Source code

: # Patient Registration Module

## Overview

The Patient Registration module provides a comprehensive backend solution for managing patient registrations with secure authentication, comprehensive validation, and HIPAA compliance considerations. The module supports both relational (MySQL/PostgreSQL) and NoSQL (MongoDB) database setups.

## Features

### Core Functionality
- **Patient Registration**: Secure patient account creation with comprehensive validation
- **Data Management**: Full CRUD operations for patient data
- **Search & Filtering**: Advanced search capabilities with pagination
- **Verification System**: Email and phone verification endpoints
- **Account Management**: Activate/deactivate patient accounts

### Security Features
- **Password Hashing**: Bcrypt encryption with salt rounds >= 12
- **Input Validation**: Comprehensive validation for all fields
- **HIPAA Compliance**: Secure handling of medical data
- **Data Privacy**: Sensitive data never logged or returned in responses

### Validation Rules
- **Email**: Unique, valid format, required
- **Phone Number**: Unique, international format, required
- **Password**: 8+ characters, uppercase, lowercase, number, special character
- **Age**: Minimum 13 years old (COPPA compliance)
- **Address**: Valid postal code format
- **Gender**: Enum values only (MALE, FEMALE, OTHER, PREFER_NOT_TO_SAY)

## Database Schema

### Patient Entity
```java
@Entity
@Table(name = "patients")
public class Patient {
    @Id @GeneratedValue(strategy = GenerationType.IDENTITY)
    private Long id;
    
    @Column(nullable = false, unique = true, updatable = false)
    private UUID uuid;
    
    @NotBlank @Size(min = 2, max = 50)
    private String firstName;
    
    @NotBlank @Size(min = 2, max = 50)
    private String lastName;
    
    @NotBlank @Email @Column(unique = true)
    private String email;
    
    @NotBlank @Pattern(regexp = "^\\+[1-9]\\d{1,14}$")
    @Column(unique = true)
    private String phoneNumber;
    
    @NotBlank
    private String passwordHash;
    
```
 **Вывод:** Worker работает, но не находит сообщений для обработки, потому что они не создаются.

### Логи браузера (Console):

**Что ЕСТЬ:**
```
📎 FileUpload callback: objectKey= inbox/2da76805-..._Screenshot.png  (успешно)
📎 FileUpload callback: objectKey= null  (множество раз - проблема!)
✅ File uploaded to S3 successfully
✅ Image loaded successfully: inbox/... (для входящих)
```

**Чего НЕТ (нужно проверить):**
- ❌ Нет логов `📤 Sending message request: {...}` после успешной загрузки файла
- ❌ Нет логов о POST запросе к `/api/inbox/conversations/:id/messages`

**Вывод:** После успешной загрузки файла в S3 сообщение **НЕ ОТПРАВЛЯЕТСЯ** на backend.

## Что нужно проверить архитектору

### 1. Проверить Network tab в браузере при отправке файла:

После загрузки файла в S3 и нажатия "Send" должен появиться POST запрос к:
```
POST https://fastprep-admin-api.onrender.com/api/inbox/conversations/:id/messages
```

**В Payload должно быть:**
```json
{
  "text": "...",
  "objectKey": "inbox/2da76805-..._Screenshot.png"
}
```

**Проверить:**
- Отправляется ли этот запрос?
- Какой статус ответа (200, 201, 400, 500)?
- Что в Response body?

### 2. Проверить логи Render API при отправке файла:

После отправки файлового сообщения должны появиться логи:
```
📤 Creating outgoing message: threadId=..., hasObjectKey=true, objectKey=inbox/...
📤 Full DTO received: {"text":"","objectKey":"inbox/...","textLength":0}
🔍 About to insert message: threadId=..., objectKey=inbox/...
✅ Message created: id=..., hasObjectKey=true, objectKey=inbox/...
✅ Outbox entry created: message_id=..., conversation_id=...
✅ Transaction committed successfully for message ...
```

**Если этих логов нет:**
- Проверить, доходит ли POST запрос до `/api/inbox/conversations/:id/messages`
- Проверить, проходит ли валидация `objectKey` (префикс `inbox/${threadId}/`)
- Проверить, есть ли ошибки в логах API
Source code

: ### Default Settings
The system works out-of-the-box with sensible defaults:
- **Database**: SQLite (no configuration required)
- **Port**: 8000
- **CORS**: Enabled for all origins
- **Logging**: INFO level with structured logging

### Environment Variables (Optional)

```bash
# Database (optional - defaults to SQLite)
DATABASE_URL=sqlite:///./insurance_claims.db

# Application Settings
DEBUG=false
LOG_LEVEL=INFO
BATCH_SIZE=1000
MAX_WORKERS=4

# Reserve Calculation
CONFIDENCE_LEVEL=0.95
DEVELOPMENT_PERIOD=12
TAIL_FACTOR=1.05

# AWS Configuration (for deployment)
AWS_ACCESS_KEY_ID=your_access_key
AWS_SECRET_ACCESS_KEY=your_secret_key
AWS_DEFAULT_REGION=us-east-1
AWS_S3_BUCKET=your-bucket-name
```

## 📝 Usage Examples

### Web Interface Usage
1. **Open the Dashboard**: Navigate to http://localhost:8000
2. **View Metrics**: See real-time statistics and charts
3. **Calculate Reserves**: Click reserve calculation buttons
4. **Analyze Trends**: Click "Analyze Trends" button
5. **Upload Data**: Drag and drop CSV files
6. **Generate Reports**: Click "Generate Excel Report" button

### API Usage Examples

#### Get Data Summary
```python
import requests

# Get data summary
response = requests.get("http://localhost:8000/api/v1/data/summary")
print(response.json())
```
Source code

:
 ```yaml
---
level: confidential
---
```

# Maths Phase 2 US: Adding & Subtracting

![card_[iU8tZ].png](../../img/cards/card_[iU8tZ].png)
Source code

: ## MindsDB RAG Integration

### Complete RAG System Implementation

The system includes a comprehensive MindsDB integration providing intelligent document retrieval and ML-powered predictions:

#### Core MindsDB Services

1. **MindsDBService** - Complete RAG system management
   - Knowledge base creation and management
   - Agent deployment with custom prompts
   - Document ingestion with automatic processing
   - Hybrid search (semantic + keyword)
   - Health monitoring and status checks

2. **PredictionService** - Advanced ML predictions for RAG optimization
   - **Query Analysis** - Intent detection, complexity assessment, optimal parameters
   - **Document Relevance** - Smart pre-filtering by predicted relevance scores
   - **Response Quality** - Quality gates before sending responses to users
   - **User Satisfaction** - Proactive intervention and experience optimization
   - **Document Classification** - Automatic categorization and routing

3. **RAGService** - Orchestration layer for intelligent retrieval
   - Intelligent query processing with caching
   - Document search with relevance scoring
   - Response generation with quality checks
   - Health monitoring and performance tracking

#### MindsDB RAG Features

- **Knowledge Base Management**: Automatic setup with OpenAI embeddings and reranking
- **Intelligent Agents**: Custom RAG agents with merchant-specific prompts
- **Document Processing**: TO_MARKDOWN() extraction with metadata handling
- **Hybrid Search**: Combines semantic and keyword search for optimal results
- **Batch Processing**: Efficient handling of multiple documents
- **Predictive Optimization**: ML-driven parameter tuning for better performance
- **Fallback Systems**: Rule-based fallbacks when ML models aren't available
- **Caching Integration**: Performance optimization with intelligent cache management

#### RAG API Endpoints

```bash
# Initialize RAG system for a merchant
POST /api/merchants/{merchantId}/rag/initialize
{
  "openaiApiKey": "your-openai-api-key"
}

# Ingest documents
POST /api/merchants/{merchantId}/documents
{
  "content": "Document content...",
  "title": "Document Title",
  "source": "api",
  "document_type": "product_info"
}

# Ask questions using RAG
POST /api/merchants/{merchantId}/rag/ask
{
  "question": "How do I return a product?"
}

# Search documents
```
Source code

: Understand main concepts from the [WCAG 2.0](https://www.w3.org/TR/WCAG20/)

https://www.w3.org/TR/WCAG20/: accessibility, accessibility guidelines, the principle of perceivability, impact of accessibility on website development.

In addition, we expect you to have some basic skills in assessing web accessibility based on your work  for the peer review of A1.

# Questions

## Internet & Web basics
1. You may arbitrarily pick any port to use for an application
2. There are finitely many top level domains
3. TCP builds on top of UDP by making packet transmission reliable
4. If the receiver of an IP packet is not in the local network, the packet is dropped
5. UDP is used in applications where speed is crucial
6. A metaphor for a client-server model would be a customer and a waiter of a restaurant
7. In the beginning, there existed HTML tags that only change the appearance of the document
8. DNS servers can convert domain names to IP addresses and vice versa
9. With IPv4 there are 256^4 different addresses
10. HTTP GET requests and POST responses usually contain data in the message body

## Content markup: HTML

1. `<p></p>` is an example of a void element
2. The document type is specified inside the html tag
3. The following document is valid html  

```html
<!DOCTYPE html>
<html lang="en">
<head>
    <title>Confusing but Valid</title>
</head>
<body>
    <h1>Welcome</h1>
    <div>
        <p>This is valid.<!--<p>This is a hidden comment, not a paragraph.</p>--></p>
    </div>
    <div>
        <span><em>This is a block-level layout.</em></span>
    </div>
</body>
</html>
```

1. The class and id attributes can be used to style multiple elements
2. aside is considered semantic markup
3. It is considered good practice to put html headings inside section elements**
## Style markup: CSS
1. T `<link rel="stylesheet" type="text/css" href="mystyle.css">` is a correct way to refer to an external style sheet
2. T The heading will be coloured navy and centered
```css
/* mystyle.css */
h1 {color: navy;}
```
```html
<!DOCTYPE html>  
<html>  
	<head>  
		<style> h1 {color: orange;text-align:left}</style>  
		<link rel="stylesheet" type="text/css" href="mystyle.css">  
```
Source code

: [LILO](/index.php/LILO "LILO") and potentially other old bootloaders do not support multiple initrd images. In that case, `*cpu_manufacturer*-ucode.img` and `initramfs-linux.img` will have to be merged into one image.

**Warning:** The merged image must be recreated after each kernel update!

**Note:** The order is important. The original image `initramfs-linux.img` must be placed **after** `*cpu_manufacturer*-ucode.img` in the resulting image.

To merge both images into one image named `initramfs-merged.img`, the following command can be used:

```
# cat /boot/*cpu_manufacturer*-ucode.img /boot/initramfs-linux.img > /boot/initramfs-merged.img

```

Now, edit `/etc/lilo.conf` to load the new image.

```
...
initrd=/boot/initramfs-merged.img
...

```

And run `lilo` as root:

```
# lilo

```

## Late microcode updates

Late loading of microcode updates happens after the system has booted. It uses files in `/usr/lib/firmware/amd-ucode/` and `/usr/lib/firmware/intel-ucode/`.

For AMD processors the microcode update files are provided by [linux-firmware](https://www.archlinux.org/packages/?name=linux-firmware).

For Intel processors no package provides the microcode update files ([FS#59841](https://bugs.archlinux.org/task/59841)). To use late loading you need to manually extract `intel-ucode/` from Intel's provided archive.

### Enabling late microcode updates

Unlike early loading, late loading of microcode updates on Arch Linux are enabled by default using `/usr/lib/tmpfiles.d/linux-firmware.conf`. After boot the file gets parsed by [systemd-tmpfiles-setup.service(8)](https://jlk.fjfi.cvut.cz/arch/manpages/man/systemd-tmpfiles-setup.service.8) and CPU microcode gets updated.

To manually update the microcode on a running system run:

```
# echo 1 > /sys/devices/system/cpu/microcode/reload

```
----
* [What to do] Write only the number of lines in the entries that contain the word "will".

* [Completed task] 2